Dying village bets on tourism
With Swiss punctuality, the village of Corippo comes to life at 8:15 a.m., when people gather in the church square to get their daily bread.
It is delivered by Eros Mella, a baker who every morning drives the hairpin turns of the scenic Verzasca Valley, in the Italian-speaking region of southern Switzerland.
In the summer months, Mella’s buns and loaves are bought by the locals and a few holidaymakers.
But in the snowy winter months, “I drive up here for two or three clients,” Mella said.
The village now has only12 full-time residents — not only Switzerland’s smallest population, but also perhaps its oldest, with an average age of 75.
The village’s demographic decline is part of a broader problem and debate over how to halt the drop in Europe’s rural population and how to find alternative economic opportunities to farming to keep younger people in villages like these.
The regional authorities think they may have a solution to help preserve Corippo: In July, officials agreed to allow a publicly financed local foundation to turn a handful of the village’s 30 abandoned houses into a hotel.
The plan borrows from a model used in nearby Italy, known as albergo diffuso, or scattered hotel.
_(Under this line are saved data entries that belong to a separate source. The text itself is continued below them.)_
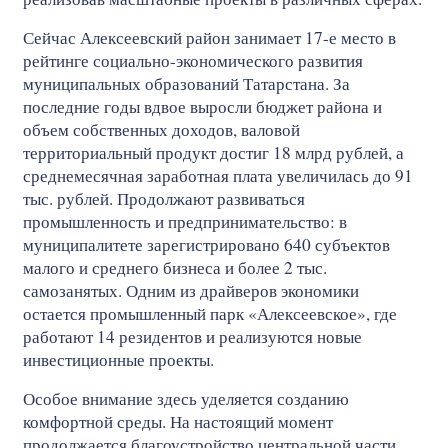
Сейчас Алексеевский район занимает 17-е место в
рейтинге социально-экономического развития
муниципальных образований Татарстана. За
последние годы вдвое выросли бюджет района и
объем собственных доходов, валовой
территориальный продукт достиг 18 млрд рублей, а
среднемесячная заработная плата увеличилась до 91
тыс. рублей. Продолжают развиваться
промышленность и предпринимательство: в
муниципалитете зарегистрировано 640 субъектов
малого и среднего бизнеса и более 2 тыс.
самозанятых. Одним из драйверов экономики
остается промышленный парк «Алексеевское», где
работают 14 резидентов и реализуются новые
инвестиционные проекты.
Особое внимание здесь уделяется созданию
комфортной среды. На настоящий момент
продолжается благоустройство центральной части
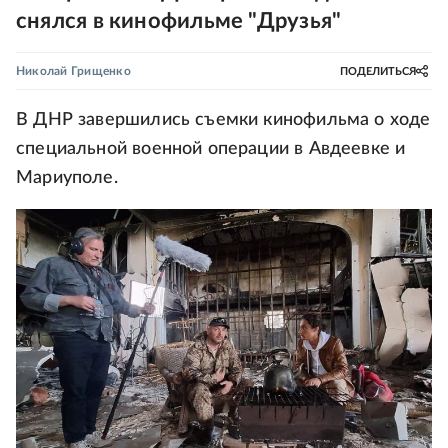
снялся в кинофильме "Друзья"
Николай Грищенко
ПОДЕЛИТЬСЯ
В ДНР завершились съемки кинофильма о ходе
специальной военной операции в Авдеевке и
Мариуполе.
Such establishments were first built in the Friuli region of northeastern Italy, to revive villages that had been destroyed by an earthquake in 1976, said Fabio Giacomazzi, an architect, who is the president of the Corippo foundation.
“We’re doing something new for Switzerland, but knowing that it can be done,” he said.
Initially, the hotel is set to have about 25 beds, spread across a cluster of soon-to-be-refurbished houses. The hotel’s public space will pivot around a new reception area situated within the village’s seasonal restaurant, which will be enlarged and revamped. After 2019, more beds will be added, as well as a seminar room that executives could rent for a corporate retreat.
Corippo’s non-profit foundation says it has already secured 2.2 million Swiss francs out of the 3.2 million needed to start the hotel next year. (The Swiss franc is about equivalent to the dollar). Most of this money is public funding, coupled with bank loans.
Spending the night in a double bedroom will cost between 100 and 150 Swiss francs, in line with the pricing of hotels in the valley, according to Giacomazzi.
But even though Corippo faces an existential threat, the hotel has received a lukewarm response from residents, some of whom criticize the focus on tourists rather than on their own basic needs, like addressing a deficient water supply system.